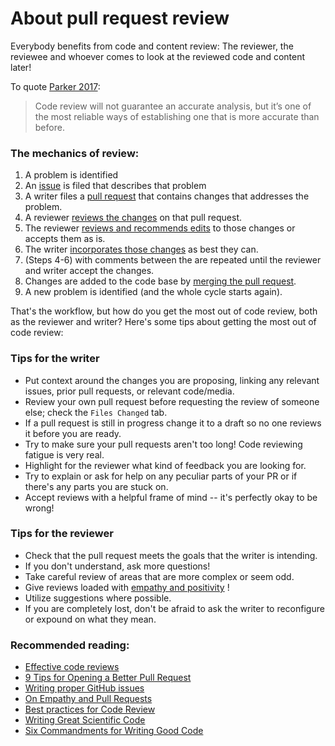 
# About pull request review

Everybody benefits from code and content review: The reviewer, the reviewee and whoever comes to look at the reviewed code and content later!

To quote [Parker 2017](https://peerj.com/preprints/3210v1/):

> Code review will not guarantee an accurate analysis, but it’s one of the most reliable ways of establishing one that is more accurate than before.

### The mechanics of review:

1. A problem is identified
2. An [issue](https://docs.github.com/en/issues/tracking-your-work-with-issues/about-issues) is filed that describes that problem
3. A writer files a [pull request](https://docs.github.com/en/github/collaborating-with-pull-requests/proposing-changes-to-your-work-with-pull-requests/about-pull-requests) that contains changes that addresses the problem.
4. A reviewer [reviews the changes](https://docs.github.com/en/github/collaborating-with-pull-requests/reviewing-changes-in-pull-requests/about-pull-request-reviews) on that pull request.
5. The reviewer [reviews and recommends edits](https://docs.github.com/en/github/collaborating-with-pull-requests/reviewing-changes-in-pull-requests/reviewing-proposed-changes-in-a-pull-request) to those changes or accepts them as is.
6. The writer [incorporates those changes](https://docs.github.com/en/github/collaborating-with-pull-requests/reviewing-changes-in-pull-requests/incorporating-feedback-in-your-pull-request) as best they can.
7. (Steps 4-6) with comments between the are repeated until the reviewer and writer accept the changes.
8. Changes are added to the code base by [merging the pull request](https://docs.github.com/en/github/collaborating-with-pull-requests/incorporating-changes-from-a-pull-request/merging-a-pull-request).
9. A new problem is identified (and the whole cycle starts again).

That's the workflow, but how do you get the most out of code review, both as the reviewer and writer?
Here's some tips about getting the most out of code review:

### Tips for the writer
- Put context around the changes you are proposing, linking any relevant issues, prior pull requests, or relevant code/media.
- Review your own pull request before requesting the review of someone else; check the `Files Changed` tab.
- If a pull request is still in progress change it to a draft so no one reviews it before you are ready.
- Try to make sure your pull requests aren't too long! Code reviewing fatigue is very real.
- Highlight for the reviewer what kind of feedback you are looking for.
- Try to explain or ask for help on any peculiar parts of your PR or if there's any parts you are stuck on.
- Accept reviews with a helpful frame of mind -- it's perfectly okay to be wrong!

### Tips for the reviewer
- Check that the pull request meets the goals that the writer is intending.
- If you don't understand, ask more questions!
- Take careful review of areas that are more complex or seem odd.
- Give reviews loaded with [empathy and positivity](https://slack.engineering/on-empathy-pull-requests/) !
- Utilize suggestions where possible.
- If you are completely lost, don't be afraid to ask the writer to reconfigure or expound on what they mean.

### Recommended reading:  
- [Effective code reviews](https://medium.com/@omarmeky/effective-code-reviews-4bca0da61dcc)
- [9 Tips for Opening a Better Pull Request](https://www.mutuallyhuman.com/blog/9-tips-for-opening-a-better-pull-request/)
- [Writing proper GitHub issues](https://medium.com/nyc-planning-digital/writing-a-proper-github-issue-97427d62a20f)
- [On Empathy and Pull Requests](https://slack.engineering/on-empathy-pull-requests/)
- [Best practices for Code Review](https://smartbear.com/learn/code-review/best-practices-for-peer-code-review/)
- [Writing Great Scientific Code](http://alexanderganderson.github.io/code/2016/10/12/coding_tips.html)
- [Six Commandments for Writing Good Code](https://www.toptal.com/software/six-commandments-of-good-code)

★ ★ ★ ★ ★

## 练习目标:
从这些行的开头起，到含有“### The mechanics”的那一行为止（含该行），一字不改地复制这些行，答案中不要包含图片。

## 答案区:
# About pull request review

Everybody benefits from code and content review: The reviewer, the reviewee and whoever comes to look at the reviewed code and content later!

To quote [Parker 2017](https://peerj.com/preprints/3210v1/):

> Code review will not guarantee an accurate analysis, but it’s one of the most reliable ways of establishing one that is more accurate than before.

### The mechanics of review:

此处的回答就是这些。